Triste constat de Ousmane Diallo, Amnesty International : «Depuis les affaires judiciaires contre Ousmane Sonko, une intense militarisation de l’ordre public au Sénégal»

Ousmane Diallo a exprimé des préoccupations sur les récentes répressions contre les journalistes et les dirigeants de l’opposition, notamment Ousmane Sonko. Dans cet entretien avec la National Public Radio (NPR) des États-Unis, diffusé ce week-end, le chercheur à Amnesty International a surtout mesuré les conséquences d’une éventuelle condamnation du Président de PASTEF dans l’une des deux affaires qui l’opposent respectivement à Adji Sarr, pour viol, et Mame Mbaye Niang, pour diffamation.

« Depuis qu’il y a des affaires judiciaires contre un chef de l’opposition, Ousmane Sonko, il y a une intense militarisation de l’ordre public au Sénégal, et le quartier d’Ousmane Sonko a été barricadé par la police, en fait », relève Ousmane Diallo pour qui cela s’inscrit dans le contexte des élections présidentielles de 2024. « Ce qui est réellement en jeu actuellement, c’est qu’une condamnation d’Ousmane Sonko dans l’une des deux charges retenues contre lui pourrait le rendre inéligible aux élections présidentielles de 2024 », ana­lyse-t-il, faisan allusion aux accusations de viol par l’ex-masseuse Adji Sarr et de diffamation portée par le ministre Mame Mbaye Niang contre le leader de PASTEF.

Commentant la sortie de Macky Sall dans le média français L’Express où le président de la République a soutenu que le principe des deux mandats successifs de 5 ans ne lui était pas applicable, le chercheur a un avis tranché. « Je pense que cette situa­tion contribue à l’instabilité du Sénégal, car concernant l’éligibilité du président, Macky Sall, la question sera tranchée par le Conseil constitutionnel. Il va être contesté, et il va y avoir une protestation violente quelle que soit la décision », estime-t-il, soulignant toutefois qu' »il n’a pas pris sa décision ».

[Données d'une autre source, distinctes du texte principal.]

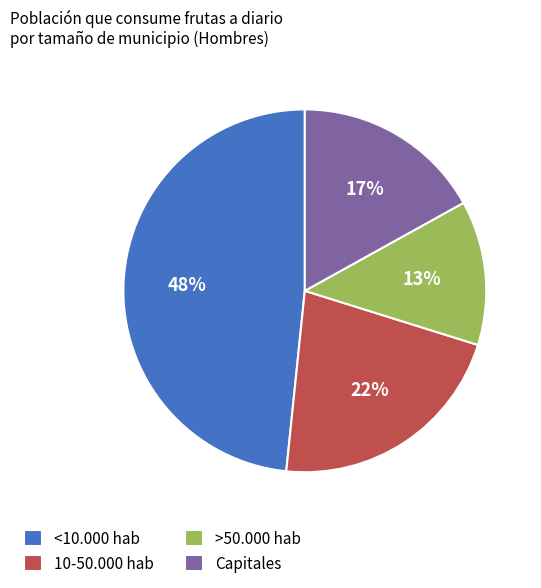

Does <10.000 hab represent more than half of the total?

No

Les répressions contre les hommes des médias est aussi une préoccupation de M. Diallo, notant que « cette accusation de diffusion de fausses nouvelles a été beaucoup utilisée pour emprisonner des journalistes et des personnalités de l’opposition ou même des membres de la société civile qui parlent et commentent la situation politique ». Selon lui, le paysage médiatique du Sénégal, décrit comme étant assez robuste au cours des dernières années, a commencé à changer « depuis les manifestations de mars 2021, nous avons vu plus de pression contre les acteurs de la presse », indique-t-il.

Réactualisant au passage une vieille doléance de la section sénégalaise de Am­nesty International, il retient que « cela a marqué une étape importante au Séné­gal dans les relations entre les citoyens et les forces de sécurité et le manque de responsabilité lié à la mort de ces 14 personnes est toujours un sujet sensible dans le débat public au Sénégal », rappelle Diallo.

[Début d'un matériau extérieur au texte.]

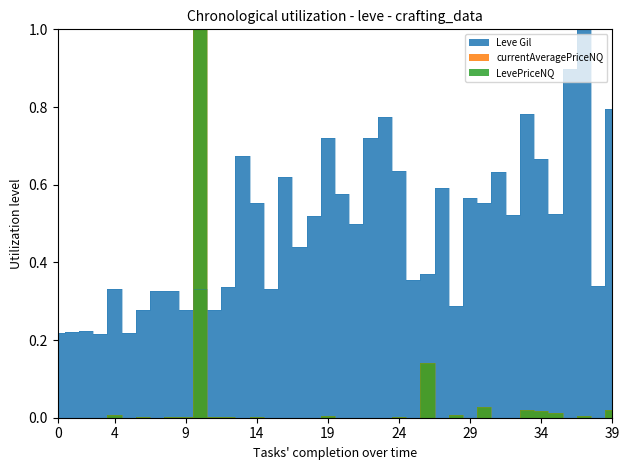

What is the difference between the currentAveragePriceNQ values at 20 and 25?

0.1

Toutefois, le chercheur à Amnesty International n’a pas manqué de souligner que le Sénégal est « l’une des plus anciennes démocraties d’Afrique de l’Ouest. Il n’y a jamais eu de prise de contrôle militaire au Sénégal. Il n’y a jamais eu de régime militaire à la différence de nombreux pays voisins. Le Sénégal s’impose comme un phare démocratique dans la région. Mais maintenant, je pense, au cours des deux dernières années, les autorités ont intensifié la répression ».

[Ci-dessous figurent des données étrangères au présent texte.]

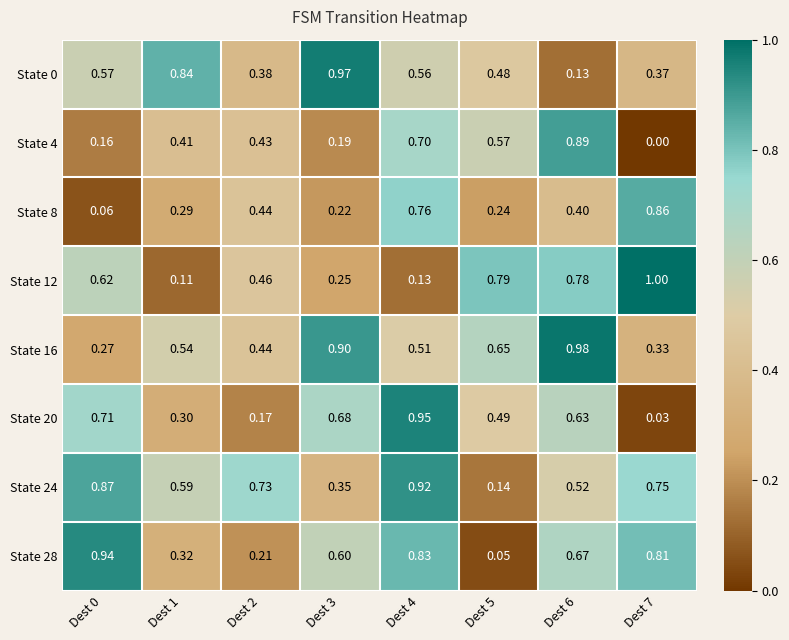

Is the value of State 8 at Dest 7 greater than the value of State 4 at Dest 0?

Yes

Mais, relativise-t-il, ce qui se passe au Sénégal, dans le contexte actuel d’instabilité de la sous-région, est source d’inquiétudes. « De nombreux Africains de l’Ouest considèrent la situation au Sénégal comme l’incarnation des difficultés de la région. Malheureusement, je pense que si la situation au Sénégal s’aggrave, nous verrons probablement plus de recul dans la région et plus de désaffection contre les élites politiques de la part des citoyens du Sénégal, mais aussi du Mali, de la Côte d’Ivoire et du reste des pays d’Afrique de l’Ouest », avise Ousmane Diallo.